Pada tanggal 6 April 2012 lalu yang bertepatan dengan Purnama Kadasa (penanggalan Hindu Bali), adalah piodalan salah satu pura di Kota Mataram, yiatu Pura Maksan, Pajang, Mataram. Sesuai tradisi, sebelum pelaksanaan upacara bersama, dilaksanakan terlebih dahulu megibung yang hanya diikuti oleh kaum pria di lingkungan itu. Megibung itu sendiri merupakan salah satu proses atau kegiatan yang dilakukan oleh masyarakat untuk duduk bersama saling berbagi satu sama lain, terutama dalam hal makanan. Namun berbeda dengan tradisi megibung di daerah lain, di lingkungan ini hanya boleh diikuti oleh kaum pria.
Sebelum megibung dilaksanakan mulai dari menyiapkan bahan makanan, mengolah makanan hingga menghidangkan dilakukan juga secara bersama-sama oleh kaum pria juga. Sementara untuk perempuan menyiapkan beragam sesajen dan akan menyantap hidangan setelah acara megibung selesai dilaksanakan.

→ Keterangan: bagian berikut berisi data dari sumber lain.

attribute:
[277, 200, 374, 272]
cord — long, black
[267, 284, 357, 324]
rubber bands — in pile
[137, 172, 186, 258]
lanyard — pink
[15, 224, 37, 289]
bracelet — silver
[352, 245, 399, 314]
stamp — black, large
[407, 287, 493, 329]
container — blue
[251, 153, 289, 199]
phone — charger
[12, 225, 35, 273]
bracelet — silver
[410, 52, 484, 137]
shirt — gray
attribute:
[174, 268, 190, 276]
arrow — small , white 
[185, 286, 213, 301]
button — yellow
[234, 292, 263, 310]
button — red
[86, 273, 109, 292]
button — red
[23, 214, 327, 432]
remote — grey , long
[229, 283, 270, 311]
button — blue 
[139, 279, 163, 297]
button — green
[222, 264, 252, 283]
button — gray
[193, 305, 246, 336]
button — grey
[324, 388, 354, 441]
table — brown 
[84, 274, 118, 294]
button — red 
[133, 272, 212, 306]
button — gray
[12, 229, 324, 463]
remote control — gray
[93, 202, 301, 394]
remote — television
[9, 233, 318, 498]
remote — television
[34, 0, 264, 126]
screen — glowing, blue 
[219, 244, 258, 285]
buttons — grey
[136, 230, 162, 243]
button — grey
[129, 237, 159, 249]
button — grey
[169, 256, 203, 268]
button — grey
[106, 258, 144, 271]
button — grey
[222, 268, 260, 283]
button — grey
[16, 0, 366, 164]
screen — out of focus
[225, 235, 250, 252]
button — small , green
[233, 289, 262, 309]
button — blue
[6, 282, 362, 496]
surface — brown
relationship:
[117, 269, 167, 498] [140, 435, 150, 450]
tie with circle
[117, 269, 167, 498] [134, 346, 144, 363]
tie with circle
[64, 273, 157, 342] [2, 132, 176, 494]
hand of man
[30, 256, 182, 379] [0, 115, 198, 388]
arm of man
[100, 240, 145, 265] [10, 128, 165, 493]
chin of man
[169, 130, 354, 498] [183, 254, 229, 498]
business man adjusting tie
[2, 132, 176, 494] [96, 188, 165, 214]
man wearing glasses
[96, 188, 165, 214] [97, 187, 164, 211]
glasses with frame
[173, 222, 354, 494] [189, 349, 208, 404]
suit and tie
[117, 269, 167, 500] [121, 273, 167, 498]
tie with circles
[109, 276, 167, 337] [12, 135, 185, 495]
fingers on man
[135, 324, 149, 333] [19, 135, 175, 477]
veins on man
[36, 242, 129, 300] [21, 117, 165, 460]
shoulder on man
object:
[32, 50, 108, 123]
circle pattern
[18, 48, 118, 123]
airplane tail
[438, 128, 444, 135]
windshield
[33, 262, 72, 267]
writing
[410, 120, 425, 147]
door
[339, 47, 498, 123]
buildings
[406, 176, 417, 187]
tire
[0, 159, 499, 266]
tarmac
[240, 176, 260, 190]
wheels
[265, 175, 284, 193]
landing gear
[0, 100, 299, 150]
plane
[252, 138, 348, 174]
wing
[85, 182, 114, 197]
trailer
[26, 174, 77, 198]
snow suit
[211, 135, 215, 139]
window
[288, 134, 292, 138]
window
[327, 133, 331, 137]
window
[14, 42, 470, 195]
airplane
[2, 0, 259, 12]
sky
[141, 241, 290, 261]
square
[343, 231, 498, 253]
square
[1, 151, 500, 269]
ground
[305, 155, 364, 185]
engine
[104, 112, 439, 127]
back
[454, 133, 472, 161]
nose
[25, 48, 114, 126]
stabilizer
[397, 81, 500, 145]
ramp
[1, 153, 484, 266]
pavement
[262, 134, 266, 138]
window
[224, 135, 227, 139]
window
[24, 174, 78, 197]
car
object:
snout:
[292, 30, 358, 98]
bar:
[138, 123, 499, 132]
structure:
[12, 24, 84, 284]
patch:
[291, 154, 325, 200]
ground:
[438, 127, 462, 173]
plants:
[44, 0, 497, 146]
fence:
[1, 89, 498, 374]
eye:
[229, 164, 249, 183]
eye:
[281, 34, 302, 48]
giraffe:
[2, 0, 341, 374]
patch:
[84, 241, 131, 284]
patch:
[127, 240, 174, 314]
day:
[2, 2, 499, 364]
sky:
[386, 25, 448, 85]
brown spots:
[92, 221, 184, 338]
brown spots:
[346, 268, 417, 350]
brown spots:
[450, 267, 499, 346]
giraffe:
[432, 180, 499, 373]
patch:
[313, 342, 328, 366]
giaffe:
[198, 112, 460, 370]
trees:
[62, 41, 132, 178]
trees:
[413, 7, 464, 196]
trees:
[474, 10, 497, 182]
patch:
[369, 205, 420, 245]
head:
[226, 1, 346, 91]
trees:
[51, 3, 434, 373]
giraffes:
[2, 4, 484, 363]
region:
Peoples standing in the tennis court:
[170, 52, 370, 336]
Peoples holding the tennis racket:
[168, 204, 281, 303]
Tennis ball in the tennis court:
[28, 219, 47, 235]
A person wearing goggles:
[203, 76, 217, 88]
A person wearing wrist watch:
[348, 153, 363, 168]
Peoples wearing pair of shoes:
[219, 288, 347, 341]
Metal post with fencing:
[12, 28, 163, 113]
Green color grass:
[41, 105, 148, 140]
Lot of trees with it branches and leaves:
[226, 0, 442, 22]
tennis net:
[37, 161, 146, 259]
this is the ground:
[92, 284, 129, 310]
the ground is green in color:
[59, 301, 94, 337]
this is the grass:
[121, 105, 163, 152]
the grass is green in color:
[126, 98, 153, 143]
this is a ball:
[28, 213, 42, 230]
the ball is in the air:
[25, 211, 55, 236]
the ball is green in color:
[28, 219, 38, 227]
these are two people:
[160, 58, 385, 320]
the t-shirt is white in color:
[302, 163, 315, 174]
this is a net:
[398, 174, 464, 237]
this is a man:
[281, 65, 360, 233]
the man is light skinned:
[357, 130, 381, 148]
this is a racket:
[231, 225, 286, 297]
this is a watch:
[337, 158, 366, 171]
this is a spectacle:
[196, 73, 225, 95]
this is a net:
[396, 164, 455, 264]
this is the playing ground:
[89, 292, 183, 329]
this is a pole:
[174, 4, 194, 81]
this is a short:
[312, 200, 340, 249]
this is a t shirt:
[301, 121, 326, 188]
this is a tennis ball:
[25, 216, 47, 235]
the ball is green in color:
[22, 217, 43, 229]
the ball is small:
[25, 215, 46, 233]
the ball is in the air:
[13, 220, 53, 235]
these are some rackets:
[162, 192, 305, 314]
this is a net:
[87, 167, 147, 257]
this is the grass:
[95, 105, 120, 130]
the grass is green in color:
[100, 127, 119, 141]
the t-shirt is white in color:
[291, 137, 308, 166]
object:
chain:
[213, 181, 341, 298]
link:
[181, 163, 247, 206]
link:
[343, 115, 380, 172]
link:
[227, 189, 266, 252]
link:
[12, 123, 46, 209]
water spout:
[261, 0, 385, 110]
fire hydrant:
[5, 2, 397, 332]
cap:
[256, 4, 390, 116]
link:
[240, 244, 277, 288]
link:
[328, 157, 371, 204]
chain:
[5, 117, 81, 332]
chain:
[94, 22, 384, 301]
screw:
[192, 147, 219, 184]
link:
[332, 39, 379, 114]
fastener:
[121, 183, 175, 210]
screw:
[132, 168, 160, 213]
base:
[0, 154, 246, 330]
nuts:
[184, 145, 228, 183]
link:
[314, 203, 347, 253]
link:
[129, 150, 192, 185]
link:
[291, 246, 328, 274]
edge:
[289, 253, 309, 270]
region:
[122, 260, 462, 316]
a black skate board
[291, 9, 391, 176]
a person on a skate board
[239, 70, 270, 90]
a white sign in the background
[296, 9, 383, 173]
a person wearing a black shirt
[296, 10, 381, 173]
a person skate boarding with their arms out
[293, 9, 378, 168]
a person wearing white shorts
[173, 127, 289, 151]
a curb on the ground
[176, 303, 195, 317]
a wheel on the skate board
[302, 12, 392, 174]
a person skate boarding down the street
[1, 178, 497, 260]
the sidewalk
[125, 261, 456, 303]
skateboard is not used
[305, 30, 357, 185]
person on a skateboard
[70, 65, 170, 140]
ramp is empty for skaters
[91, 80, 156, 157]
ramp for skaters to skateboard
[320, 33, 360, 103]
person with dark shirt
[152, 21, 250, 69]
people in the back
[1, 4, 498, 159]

Bahan utama dari makanan yang disajikan di tradisi megibung ini adalah daging babi yang dibuat berbagai macam olahan mulai dari lawar, sate, babi panggang, babi santan dll. Bahan lainnya antara lain berbagai macam sayuran seperti daun belimbing muda, kacang panjang, kecipir, tauge, kacang merah, kacang kedelai, dll yang disajikan dengan bumbu khas Lombok yang pedas. Tidak lupa juga disediakan minuman khas Lombok berwarna merah muda, beraroma wangi namun beralkohol yaitu tuak, yang diambil dari sari buah enau. Seluruh hidangan ini disajikan dengan nasi dalam porsi yang sangat banyak didalam sebuah nampan.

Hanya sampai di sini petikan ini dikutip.